Source Pravda.Ru

Germany and France agree on joint position to save Greece

Germany and France agree on joint position to save Greece. 44951.jpegSpanish and Greek bonds rose after German Chancellor Angela Merkel and French President Nicolas Sarkozy agreed on a joint position to solve Greece's debt crisis.

 German bunds pared their declines after Luxembourg Prime Minister Jean-Claude Juncker said a "selective default" is a possibility for Greece. Details of the Franco-German agreement will be released today when European leaders meet in Brussels, Merkel and Sarkozy said in a statement after seven hours of talks in Berlin. German Deputy Foreign Minister Werner Hoyer said Germany may back common euro bonds in the future as legal rules bar such a move for now. Spain's 10-year borrowing costs approached 6 percent at a bond sale today, says Bloomberg.

European leaders have come under criticism for slow, piecemeal efforts to stem debt crises in several countries that use the euro.

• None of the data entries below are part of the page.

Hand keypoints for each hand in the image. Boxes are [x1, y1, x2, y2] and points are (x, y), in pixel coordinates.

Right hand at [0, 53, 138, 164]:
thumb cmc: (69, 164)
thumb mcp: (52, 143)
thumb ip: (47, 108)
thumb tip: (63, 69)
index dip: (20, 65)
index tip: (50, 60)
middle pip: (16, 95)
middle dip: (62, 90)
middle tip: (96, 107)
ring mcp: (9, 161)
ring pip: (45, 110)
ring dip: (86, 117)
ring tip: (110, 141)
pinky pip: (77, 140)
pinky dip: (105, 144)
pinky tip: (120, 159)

The IMF released a report Wednesday urging European leaders to act more boldly to keep debt troubles from hurting the strongest members of the eurozone and stifling growth across the continent.

There is "no consistent roadmap ahead," it warned, saying that could produce "possible significant regional and global spillovers.", reports BusinessWeek.

One element attracting consensus is the need to reduce the burden on indebted nations, not only by buying back Greek bonds but also through a reduction in the interest rates offered to Greece, Ireland and Portugal, which have also accepted international help. The maturities of these loans would also be extended.

As part of the Greek package, Ireland and Portugal - the other two euro countries that have received international bailouts - will receive new, similarly favorable financing conditions on their official loans, the second official said, meaning that they would have to pay the E.F.S.F.'s borrowing rate plus some costs, which are all expected to come in around 3.5 percent.

Ireland will not be required to raise its relatively low corporate tax rate, currently 12.5 percent, as some countries, such as France, had sought, the official said, according to New York Times.